A contagem final de cadeiras não será conhecida até o final de 24 de março ou o início de 25 de março. As negociações de coalizão poderão se estender por semanas. Qualquer que seja o governo que emergir, enfrentará pressão imediata para definir a posição da Dinamarca sobre a Groenlândia — uma questão que migrou da margem política para o centro absoluto do debate de segurança nórdico em menos de doze meses.
Por que a Dinamarca realizou uma eleição antecipada em março de 2026?
A primeira-ministra Mette Frederiksen convocou a eleição antecipada após sua aprovação disparar em decorrência de suas recusas públicas às ameaças do presidente Trump de adquirir a Groenlândia. Ela quis aproveitar essa popularidade antes que ela desaparecesse.
O que Trump disse sobre a Groenlândia?
O presidente Trump afirmou repetidamente que os EUA precisavam adquirir a Groenlândia por razões de segurança nacional, chegando a não descartar o uso de força militar. A Dinamarca e o governo da Groenlândia rejeitaram categoricamente as propostas.
Quem venceu a eleição dinamarquesa em 24 de março de 2026?
As pesquisas de boca de urna mostraram o Bloco Vermelho de esquerda (coalizão de Frederiksen) à frente, com 83–86 cadeiras projetadas contra 75–78 do bloco de direita, mas nenhum dos dois tem maioria clara. Espera-se que os centristas Moderados façam o papel de árbitros. Os resultados finais ainda estavam sendo contabilizados.
Por que a Groenlândia é estrategicamente importante?
A Groenlândia possui alguns dos maiores depósitos inexplorados de minerais de terras raras do mundo e faz fronteira com rotas marítimas árticas que estão se abrindo com o recuo do gelo marinho. Esses recursos e rotas têm enorme valor estratégico econômico e militar.
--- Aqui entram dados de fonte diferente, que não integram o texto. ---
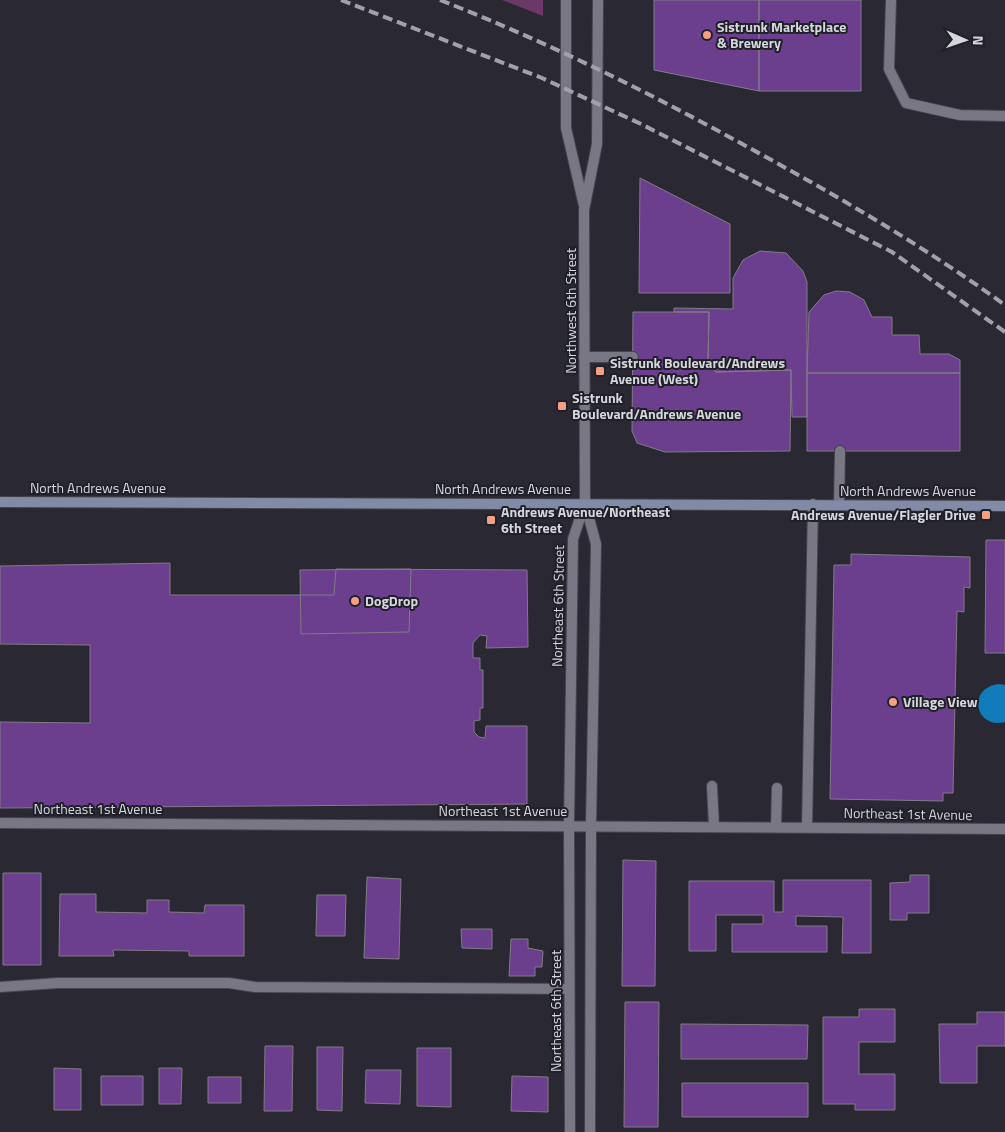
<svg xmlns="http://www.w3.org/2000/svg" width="1005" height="1132" viewBox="0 0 1005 1132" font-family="'Titillium Web',sans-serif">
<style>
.green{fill:#6c3867}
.water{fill:#107cba}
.building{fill:#6b3f8d;stroke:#817b86}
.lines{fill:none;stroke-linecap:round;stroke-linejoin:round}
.service-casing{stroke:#45454d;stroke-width:12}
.minor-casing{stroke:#45454d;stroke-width:12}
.tertiary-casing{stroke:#45454d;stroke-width:12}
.secondary-casing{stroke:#45454d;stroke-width:12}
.service{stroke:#787783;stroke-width:10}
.minor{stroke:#787783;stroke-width:10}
.tertiary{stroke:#787783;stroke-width:10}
.secondary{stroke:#818aa7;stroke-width:10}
.rail{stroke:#a1a1a9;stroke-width:4;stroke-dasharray:10 5;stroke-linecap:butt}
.poi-dot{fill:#f49e86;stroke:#202029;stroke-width:2}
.labels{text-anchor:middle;stroke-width:4;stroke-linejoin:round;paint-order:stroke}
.poi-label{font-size:14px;font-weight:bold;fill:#d6d6dd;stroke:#202029;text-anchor:start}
.street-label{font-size:14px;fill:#d6d6dd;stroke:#202029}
</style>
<rect width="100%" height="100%" fill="#2a2933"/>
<path class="green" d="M502,0h41v16z"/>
<path class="water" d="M998,684l7,1v37c-29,8 -39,-33 -7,-38z"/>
<path class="building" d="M654,0h105v91l-105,-21z
M759,0h102v91h-102z
M640,178l90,46v69h-91z
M760,251l26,2 17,18 4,11v135h-15l-1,-47 -75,2 -8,-10 1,-50h-35v-4l59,1v-31l10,-18z
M836,291l14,1 14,8 8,17h20v18h27l1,19h29l11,6v13h-153l2,-61 15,-17z
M633,312h76l-1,50 8,10 75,-2 -1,81 -125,1 -28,-9 -5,-12z
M807,373h153v78h-153z
M986,540h19v113h-20z
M851,554l119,3v31l-6,-1v25l-7,-1 -4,182h-10v8l-113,-2 4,-234h17z
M170,563v32h164l2,-26 191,1 1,77 -42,1 1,-12 -7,-1 -7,8v15h7v12h3v38h-3v12l-6,1v11l5,5 6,1 1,-12h41v78l-527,4v-86l90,1v-78l-90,-1v-78z
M411,569l-2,63 -108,2 -1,-64z
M623,860l33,1 -1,125h-33z
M3,873h38v92h-38z
M910,875h19v38h-22v7h-17v-37l20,-1z
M367,877l34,2 -2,80 -35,-1z
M783,880h88v73h-29l1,-36 -47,-1v10h31v26h-95v-28h31v-9h-47v36h-27v-70h85v31h9z
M60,894h36v18l51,1v-13h22v12l35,1 1,-8h39v51h-55v-5l-76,-1 1,6h-55z
M317,895h29l-1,41h-29z
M461,929h31v20l-30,-1z
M511,939h17v9l15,3 -1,16h-7v9h-26z
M625,1002h34l-1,125h-34z
M859,1009h36v33h-36v32h36v36h-40v-6h-32v-87h36z
M977,1012h28v34h-28v37h-37l-1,-59h38z
M681,1024l127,1 -1,34h-126z
M265,1046h28l-1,65h-28z
M317,1047h26l-1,64 -25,-1z
M417,1048h34v59l-34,-1z
M54,1068l27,1v41h-27z
M159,1068h23l-1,36h-22z
M366,1070h35l-1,34 -35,-1z
M101,1076h42v29h-42z
M512,1076l36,1v35l-37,-1z
M208,1077h33v26h-33z
M682,1083h126v34h-126z"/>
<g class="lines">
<g class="service-casing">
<path id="service" d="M584,357h49
M839,505l1,-54
M712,786l2,40
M776,827l1,-39
M807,827l6,-323
M0,987l58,-4h171l26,4 314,2"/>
</g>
<g class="minor-casing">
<path id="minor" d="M891,0l-2,69 17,34 54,12 45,1
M0,823l1005,6"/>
</g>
<g class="tertiary-casing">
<path id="tertiary" d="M566,0v128l18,78
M570,1132l-1,-307 4,-286 12,-36
M590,1132l1,-307 5,-281 -11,-41 -1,-293 13,-66 1,-144"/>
</g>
<g class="secondary-casing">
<path id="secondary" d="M0,502l1005,4"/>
</g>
<use href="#service" class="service"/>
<use href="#minor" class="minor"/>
<use href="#tertiary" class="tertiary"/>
<use href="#secondary" class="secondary"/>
<path class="rail" d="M341,0l201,78 99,46 251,128 113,80
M440,0c105,41 206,91 304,145 90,49 178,100 261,160"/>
</g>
<g class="poi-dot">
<circle cx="707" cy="35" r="5"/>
<rect x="595" y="366" width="10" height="10" rx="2.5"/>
<rect x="557" y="401" width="10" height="10" rx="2.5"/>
<rect x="981" y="510" width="10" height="10" rx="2.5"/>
<rect x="486" y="515" width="10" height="10" rx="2.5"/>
<circle cx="355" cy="601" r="5"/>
<circle cx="893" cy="702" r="5"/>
</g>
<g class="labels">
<g class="poi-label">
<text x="717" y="32">Sistrunk Marketplace<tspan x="717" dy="16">&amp; Brewery</tspan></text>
<text x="610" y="368">Sistrunk Boulevard/Andrews<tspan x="610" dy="16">Avenue (West)</tspan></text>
<text x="572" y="403">Sistrunk<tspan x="572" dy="16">Boulevard/Andrews Avenue</tspan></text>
<text x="501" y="517">Andrews Avenue/Northeast<tspan x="501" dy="16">6th Street</tspan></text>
<text x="976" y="520" text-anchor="end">Andrews Avenue/Flagler Drive</text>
<text x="365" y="606">DogDrop</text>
<text x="903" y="707">Village View</text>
</g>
<g class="street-label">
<text transform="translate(571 311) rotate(-90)" y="5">Northwest 6th Street</text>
<text x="98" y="493">North Andrews Avenue</text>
<text x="503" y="494">North Andrews Avenue</text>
<text x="908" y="496">North Andrews Avenue</text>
<text transform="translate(558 606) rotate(-89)" y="5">Northeast 6th Street</text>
<text x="98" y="814">Northeast 1st Avenue</text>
<text x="503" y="816">Northeast 1st Avenue</text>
<text transform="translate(908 814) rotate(1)" y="5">Northeast 1st Avenue</text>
<text transform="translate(556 1011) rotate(-90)" y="5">Northeast 6th Street</text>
</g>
</g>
<g transform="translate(965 40) rotate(92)" stroke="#202029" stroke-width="4" paint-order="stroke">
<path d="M0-4L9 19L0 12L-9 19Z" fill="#d6d6dd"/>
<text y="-8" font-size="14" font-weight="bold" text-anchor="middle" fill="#d6d6dd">N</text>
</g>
</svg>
Como a Dinamarca respondeu à pressão sobre a Groenlândia?
A Dinamarca aumentou os gastos públicos anuais na Groenlândia em dez vezes em resposta à pressão dos EUA, financiando infraestrutura e desenvolvimento econômico. O país também mobilizou aliados europeus da OTAN em uma frente diplomática coordenada contra a retórica de anexação dos EUA.